GIVEN DATA:
- - - - -

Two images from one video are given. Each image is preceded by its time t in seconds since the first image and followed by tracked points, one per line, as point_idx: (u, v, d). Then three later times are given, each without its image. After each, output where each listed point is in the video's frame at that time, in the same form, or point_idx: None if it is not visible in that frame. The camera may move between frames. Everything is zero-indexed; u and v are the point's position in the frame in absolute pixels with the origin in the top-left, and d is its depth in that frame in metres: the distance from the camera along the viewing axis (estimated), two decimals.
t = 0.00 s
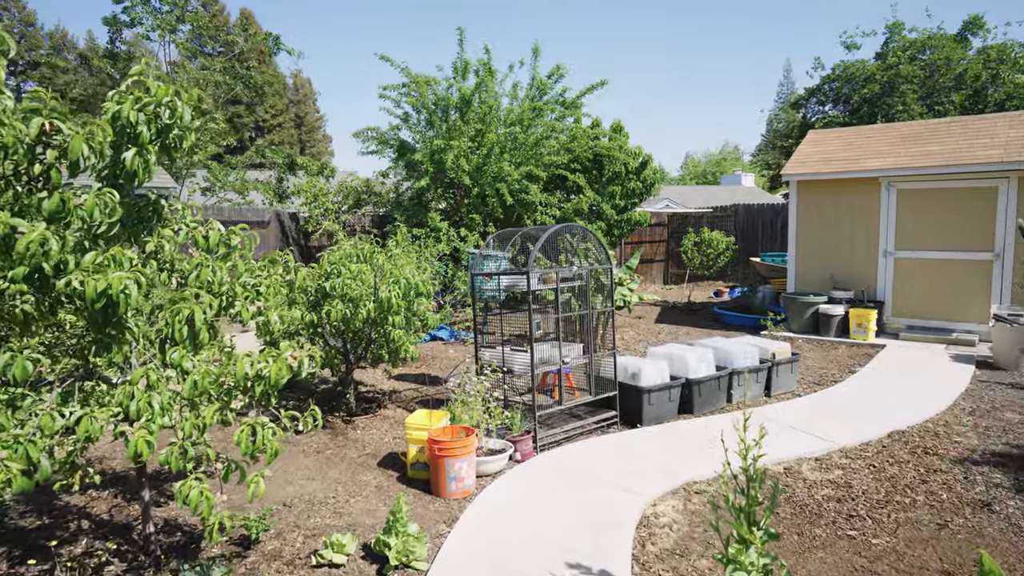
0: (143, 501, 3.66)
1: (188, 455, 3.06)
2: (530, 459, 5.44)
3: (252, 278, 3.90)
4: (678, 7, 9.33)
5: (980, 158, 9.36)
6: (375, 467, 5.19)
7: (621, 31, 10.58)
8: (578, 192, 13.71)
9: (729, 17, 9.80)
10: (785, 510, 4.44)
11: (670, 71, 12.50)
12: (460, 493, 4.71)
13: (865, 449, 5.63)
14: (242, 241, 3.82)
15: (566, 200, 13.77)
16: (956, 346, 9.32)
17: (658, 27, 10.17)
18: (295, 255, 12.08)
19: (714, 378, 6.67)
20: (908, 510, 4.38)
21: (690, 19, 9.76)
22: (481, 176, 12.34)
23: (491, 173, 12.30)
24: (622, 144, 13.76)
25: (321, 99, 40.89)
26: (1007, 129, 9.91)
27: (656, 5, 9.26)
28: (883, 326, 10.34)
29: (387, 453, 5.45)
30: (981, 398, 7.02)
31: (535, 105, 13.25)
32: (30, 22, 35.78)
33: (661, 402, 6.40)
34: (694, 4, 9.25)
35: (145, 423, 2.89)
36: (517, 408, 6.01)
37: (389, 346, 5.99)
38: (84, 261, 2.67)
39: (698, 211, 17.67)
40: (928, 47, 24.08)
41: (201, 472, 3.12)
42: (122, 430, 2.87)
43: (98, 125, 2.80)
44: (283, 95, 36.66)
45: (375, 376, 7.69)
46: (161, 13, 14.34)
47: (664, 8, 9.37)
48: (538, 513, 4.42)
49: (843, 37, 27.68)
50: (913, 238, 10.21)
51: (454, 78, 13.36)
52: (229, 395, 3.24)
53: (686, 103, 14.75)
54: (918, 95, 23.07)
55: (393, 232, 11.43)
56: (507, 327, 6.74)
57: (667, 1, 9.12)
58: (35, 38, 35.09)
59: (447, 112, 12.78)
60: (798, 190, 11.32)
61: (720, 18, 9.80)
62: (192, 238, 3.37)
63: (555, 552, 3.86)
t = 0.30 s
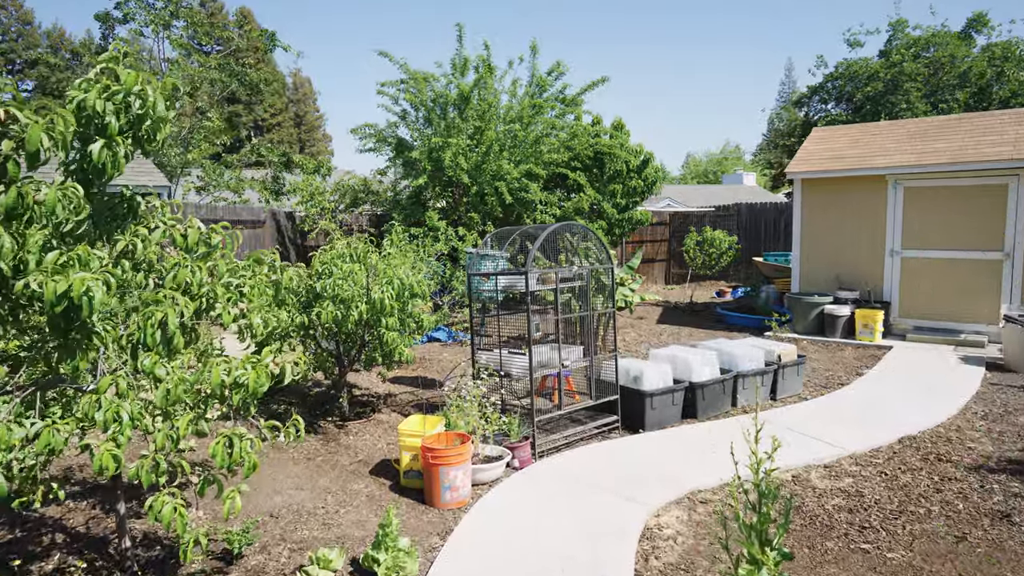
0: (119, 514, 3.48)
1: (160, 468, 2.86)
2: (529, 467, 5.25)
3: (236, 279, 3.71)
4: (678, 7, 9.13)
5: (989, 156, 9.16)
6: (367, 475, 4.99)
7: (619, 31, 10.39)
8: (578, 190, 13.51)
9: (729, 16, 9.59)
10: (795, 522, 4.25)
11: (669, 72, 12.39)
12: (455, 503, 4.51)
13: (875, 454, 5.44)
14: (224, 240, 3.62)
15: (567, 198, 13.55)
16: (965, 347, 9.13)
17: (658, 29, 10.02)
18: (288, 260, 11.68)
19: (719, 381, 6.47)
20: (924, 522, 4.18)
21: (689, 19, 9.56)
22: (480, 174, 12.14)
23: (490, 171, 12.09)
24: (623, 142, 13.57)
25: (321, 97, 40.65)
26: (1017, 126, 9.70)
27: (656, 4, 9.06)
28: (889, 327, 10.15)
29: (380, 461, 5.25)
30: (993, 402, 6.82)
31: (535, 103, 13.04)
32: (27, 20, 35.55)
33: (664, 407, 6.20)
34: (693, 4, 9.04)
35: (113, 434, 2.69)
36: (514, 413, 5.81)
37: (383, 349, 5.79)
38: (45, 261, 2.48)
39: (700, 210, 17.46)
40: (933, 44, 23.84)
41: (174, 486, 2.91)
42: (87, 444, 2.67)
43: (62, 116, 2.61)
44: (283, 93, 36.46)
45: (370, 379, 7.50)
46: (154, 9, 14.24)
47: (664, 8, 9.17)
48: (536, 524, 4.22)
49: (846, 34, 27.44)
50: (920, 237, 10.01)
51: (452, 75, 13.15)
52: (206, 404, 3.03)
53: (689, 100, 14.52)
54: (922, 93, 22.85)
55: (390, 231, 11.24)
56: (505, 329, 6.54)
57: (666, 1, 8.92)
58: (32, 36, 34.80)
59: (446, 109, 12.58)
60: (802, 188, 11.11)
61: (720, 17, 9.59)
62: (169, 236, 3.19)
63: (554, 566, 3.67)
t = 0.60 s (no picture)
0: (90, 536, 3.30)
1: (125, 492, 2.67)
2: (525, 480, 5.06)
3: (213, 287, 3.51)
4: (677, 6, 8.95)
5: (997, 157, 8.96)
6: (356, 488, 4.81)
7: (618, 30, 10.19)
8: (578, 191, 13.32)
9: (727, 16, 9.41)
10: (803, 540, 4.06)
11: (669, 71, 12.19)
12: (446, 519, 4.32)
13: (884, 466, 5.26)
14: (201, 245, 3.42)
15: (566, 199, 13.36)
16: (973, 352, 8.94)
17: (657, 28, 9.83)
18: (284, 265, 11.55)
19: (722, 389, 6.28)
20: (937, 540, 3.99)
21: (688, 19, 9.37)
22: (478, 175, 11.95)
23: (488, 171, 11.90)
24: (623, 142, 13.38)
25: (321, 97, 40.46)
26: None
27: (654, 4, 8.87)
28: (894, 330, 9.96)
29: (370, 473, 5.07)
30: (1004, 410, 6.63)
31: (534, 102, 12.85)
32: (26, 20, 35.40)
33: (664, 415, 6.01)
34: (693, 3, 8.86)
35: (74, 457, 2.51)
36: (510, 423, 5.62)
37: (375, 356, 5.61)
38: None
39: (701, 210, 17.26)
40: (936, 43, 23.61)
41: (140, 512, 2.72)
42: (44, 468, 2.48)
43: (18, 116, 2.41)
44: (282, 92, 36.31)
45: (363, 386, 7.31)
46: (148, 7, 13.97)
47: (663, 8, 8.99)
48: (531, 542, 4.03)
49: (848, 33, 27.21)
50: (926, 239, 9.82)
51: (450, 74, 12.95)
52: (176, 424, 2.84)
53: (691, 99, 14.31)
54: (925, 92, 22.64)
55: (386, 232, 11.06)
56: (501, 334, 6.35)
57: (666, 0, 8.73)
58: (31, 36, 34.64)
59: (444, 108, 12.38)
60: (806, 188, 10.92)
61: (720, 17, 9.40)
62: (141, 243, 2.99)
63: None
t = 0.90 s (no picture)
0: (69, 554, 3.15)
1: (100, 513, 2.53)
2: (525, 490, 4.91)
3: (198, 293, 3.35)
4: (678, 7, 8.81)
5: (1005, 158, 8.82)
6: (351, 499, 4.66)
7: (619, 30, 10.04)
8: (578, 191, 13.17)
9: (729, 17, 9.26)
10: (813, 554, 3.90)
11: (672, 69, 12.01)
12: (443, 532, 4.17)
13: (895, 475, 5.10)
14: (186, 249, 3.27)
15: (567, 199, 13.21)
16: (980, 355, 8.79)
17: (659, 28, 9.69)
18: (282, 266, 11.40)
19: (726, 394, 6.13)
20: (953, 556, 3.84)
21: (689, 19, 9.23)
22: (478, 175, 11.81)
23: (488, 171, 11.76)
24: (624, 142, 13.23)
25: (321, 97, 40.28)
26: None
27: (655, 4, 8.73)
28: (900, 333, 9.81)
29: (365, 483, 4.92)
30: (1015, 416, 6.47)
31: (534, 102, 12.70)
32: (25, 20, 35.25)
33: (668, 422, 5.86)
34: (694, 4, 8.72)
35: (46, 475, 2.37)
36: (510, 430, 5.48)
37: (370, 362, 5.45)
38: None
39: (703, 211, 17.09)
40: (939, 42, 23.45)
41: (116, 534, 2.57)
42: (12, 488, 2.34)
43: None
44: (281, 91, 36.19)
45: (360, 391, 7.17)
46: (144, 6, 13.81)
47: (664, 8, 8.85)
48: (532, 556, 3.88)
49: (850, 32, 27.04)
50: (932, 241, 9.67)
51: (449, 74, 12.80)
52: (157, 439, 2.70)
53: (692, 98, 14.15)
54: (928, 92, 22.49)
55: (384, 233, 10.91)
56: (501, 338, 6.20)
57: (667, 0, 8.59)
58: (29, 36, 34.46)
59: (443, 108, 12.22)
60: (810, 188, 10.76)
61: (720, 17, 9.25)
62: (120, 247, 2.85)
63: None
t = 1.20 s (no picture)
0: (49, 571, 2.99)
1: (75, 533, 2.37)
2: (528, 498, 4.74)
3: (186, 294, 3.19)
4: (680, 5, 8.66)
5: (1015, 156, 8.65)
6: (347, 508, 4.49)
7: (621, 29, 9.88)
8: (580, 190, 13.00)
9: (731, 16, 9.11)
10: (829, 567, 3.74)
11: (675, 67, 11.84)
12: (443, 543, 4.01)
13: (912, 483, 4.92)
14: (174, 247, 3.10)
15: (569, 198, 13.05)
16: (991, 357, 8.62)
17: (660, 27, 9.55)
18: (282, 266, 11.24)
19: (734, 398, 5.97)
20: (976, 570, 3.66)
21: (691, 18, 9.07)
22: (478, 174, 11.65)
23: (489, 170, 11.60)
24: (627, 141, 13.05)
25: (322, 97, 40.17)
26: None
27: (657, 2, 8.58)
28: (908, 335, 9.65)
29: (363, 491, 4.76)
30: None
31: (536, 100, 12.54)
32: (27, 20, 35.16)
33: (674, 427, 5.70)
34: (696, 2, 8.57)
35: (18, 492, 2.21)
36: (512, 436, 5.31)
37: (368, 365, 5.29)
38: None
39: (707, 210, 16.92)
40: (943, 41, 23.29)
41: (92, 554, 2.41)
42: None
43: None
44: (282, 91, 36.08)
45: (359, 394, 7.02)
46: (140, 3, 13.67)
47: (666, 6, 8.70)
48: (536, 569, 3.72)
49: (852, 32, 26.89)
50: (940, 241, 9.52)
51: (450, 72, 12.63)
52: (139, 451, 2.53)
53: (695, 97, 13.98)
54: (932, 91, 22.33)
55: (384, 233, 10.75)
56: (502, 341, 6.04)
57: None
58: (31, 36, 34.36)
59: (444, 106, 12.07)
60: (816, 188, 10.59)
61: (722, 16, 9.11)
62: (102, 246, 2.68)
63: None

- - - - -

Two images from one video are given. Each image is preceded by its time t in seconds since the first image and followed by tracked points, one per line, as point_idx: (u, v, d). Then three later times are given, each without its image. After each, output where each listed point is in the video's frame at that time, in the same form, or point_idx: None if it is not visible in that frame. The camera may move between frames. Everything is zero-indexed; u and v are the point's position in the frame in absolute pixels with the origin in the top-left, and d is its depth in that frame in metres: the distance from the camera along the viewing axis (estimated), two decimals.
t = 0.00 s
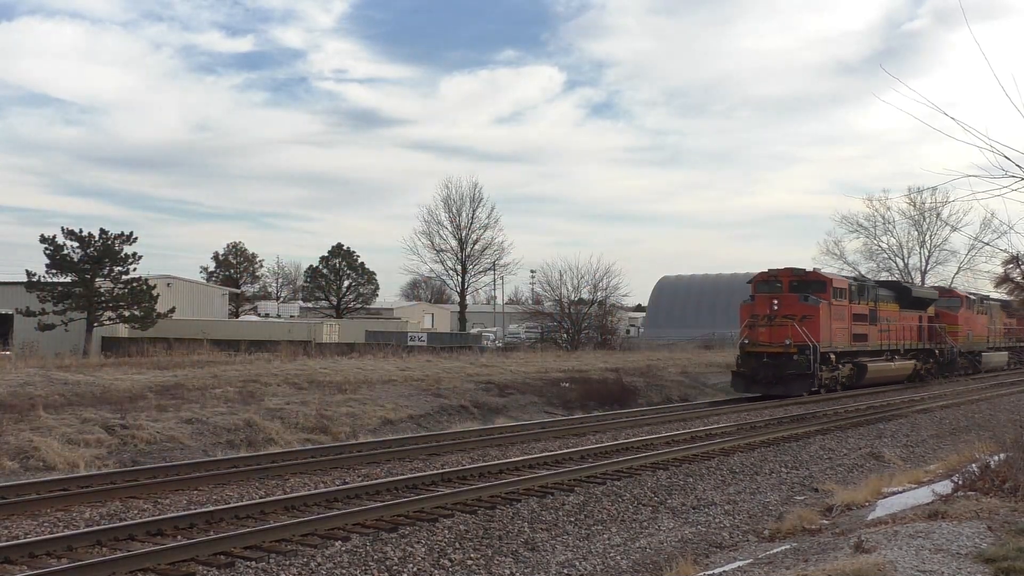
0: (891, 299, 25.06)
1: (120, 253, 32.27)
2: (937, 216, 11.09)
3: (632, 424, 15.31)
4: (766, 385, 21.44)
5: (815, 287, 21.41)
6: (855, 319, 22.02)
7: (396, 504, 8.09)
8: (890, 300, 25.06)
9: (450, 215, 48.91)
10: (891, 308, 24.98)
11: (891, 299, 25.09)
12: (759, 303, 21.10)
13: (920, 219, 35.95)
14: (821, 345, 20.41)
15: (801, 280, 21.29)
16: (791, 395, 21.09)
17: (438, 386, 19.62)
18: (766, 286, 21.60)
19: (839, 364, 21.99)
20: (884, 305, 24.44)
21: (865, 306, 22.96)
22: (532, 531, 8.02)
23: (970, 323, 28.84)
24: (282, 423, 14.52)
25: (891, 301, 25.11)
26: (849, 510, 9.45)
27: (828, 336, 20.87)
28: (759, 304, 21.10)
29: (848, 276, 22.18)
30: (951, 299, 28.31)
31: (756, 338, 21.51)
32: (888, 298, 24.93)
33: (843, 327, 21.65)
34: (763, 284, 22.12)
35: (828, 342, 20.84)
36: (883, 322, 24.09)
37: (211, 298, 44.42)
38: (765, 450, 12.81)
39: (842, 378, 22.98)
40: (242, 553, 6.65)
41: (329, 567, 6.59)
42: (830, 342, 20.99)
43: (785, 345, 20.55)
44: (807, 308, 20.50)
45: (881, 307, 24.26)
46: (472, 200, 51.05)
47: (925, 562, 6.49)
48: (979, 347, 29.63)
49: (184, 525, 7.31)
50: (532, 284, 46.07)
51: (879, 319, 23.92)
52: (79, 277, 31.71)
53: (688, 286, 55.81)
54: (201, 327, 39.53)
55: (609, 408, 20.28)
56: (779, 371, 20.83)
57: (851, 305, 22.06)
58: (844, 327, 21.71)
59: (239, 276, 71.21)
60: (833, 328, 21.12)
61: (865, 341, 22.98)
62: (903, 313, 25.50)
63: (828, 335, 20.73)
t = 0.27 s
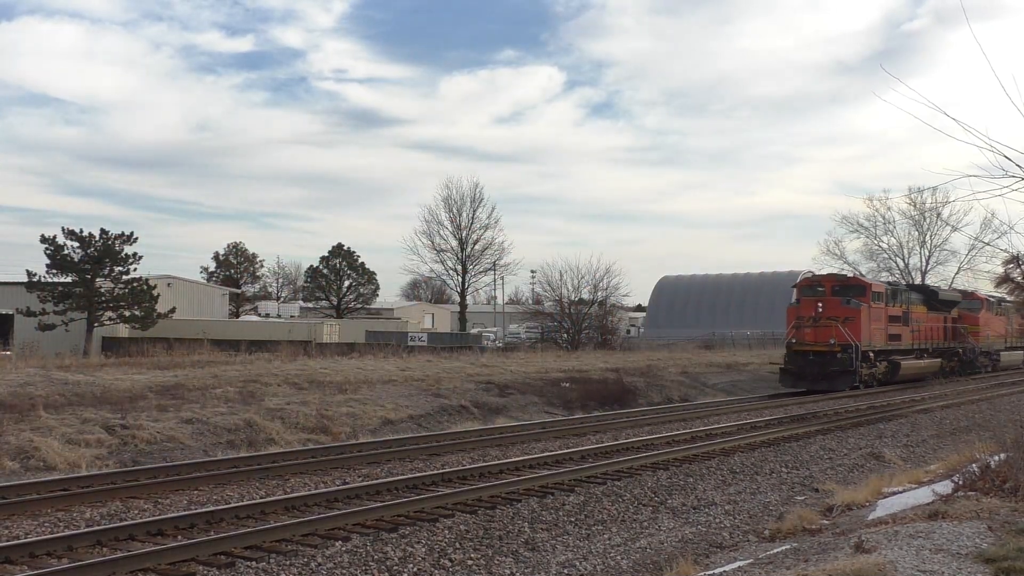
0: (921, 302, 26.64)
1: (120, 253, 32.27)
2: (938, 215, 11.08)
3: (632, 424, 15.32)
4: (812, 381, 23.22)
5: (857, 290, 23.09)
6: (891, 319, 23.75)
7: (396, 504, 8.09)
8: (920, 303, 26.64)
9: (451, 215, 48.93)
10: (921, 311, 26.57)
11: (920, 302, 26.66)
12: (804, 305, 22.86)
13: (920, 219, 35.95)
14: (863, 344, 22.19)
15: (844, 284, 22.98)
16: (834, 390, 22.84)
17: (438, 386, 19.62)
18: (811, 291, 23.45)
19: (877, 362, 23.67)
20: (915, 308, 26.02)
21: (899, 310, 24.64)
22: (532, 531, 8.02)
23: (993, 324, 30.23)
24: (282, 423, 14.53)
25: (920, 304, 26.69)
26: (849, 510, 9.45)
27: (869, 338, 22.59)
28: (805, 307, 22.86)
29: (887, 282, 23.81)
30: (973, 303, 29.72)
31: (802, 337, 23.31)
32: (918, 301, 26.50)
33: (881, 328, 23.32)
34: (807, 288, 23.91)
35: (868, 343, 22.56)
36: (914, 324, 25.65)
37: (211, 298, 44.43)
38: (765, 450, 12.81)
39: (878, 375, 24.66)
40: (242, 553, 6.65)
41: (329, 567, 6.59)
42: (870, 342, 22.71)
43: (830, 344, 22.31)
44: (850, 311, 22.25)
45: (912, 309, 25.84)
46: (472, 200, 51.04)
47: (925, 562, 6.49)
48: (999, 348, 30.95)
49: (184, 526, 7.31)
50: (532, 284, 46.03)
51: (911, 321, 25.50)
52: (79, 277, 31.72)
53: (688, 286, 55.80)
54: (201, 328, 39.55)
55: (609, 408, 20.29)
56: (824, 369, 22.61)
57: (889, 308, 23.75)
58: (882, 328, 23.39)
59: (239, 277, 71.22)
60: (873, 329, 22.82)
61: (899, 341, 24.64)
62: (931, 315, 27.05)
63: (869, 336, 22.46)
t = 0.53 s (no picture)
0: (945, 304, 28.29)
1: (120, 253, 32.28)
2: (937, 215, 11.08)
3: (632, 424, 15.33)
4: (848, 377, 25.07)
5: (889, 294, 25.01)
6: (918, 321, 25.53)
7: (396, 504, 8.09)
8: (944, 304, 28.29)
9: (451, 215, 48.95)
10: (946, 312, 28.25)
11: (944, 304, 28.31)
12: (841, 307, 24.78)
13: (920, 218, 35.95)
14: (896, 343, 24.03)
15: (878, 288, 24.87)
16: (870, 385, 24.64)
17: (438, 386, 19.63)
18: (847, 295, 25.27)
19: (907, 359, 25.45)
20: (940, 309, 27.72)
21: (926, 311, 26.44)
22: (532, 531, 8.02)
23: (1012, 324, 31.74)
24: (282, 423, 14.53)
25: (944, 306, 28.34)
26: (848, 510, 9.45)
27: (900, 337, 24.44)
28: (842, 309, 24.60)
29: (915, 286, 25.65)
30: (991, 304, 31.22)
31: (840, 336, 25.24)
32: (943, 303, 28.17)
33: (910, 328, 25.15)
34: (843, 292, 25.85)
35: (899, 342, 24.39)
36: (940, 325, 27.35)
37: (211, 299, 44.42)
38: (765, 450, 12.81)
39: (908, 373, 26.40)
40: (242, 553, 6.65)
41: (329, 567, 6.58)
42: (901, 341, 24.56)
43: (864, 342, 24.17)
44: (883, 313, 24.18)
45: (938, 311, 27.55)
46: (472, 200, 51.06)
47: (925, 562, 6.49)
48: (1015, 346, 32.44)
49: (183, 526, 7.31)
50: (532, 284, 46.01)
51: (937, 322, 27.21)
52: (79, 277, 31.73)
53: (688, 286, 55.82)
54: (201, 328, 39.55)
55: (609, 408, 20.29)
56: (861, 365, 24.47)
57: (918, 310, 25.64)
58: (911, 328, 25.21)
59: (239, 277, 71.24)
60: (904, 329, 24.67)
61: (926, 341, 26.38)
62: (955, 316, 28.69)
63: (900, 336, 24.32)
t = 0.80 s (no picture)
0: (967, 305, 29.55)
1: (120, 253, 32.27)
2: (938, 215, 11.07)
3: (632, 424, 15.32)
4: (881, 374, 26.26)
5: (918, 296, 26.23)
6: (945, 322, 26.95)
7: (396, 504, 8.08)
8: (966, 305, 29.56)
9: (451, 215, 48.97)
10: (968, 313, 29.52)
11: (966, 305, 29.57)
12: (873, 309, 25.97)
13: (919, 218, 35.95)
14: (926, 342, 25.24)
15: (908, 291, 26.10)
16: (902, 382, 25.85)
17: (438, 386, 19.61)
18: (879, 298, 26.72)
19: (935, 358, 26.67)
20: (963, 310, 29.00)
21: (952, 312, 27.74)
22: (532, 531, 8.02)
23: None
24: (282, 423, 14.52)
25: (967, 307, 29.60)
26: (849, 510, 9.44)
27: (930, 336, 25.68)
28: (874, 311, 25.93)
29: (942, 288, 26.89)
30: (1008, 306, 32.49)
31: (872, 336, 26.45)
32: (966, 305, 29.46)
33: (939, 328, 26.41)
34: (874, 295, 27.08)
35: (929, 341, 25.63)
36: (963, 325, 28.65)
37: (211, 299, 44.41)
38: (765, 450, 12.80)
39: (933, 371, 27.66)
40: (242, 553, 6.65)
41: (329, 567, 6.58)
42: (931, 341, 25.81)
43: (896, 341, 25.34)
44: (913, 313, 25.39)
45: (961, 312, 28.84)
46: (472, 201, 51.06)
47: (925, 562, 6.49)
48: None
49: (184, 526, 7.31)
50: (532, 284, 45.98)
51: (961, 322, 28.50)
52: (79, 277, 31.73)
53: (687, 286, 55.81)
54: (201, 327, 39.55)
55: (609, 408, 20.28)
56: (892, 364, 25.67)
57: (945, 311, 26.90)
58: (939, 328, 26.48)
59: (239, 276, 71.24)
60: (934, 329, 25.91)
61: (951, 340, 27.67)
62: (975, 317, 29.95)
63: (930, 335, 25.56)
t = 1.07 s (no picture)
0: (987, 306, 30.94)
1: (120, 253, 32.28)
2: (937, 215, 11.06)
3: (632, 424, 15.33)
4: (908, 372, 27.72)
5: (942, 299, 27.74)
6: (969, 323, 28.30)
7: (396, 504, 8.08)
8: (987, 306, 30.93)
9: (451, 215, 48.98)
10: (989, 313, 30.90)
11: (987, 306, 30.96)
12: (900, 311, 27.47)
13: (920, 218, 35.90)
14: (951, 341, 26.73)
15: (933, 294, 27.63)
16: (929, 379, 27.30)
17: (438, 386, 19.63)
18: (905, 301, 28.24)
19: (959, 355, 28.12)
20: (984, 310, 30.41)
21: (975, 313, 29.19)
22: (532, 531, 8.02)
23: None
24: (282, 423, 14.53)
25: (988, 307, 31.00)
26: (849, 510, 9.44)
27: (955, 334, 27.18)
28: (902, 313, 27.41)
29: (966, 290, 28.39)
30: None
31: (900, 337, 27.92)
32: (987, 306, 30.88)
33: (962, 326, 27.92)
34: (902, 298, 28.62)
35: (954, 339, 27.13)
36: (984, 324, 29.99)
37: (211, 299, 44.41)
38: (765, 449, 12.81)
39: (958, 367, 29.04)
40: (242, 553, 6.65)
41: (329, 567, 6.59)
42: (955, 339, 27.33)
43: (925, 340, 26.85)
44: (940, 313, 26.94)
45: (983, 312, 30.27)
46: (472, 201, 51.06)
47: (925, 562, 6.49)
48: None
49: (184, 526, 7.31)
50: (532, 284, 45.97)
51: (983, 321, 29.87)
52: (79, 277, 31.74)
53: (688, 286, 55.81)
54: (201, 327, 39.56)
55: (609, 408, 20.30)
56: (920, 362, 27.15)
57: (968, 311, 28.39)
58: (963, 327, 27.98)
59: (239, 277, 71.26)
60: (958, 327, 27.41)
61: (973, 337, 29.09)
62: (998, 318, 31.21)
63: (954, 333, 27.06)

- - - - -

PROBLEM DESCRIPTION: Above is a listing; print exactly its lines from the one with "24: (622, 144, 13.76)" through the one with "47: (664, 8, 9.37)", and no other lines.

ANSWER SPACE:
24: (622, 144, 13.76)
25: (321, 99, 40.89)
26: (1007, 129, 9.91)
27: (656, 5, 9.26)
28: (883, 326, 10.34)
29: (387, 453, 5.45)
30: (981, 398, 7.02)
31: (535, 105, 13.25)
32: (30, 22, 35.78)
33: (661, 402, 6.40)
34: (694, 4, 9.25)
35: (145, 423, 2.89)
36: (517, 408, 6.01)
37: (389, 346, 5.99)
38: (84, 261, 2.67)
39: (698, 211, 17.67)
40: (928, 47, 24.08)
41: (201, 472, 3.12)
42: (122, 430, 2.87)
43: (98, 125, 2.80)
44: (283, 95, 36.66)
45: (375, 376, 7.69)
46: (161, 13, 14.34)
47: (664, 8, 9.37)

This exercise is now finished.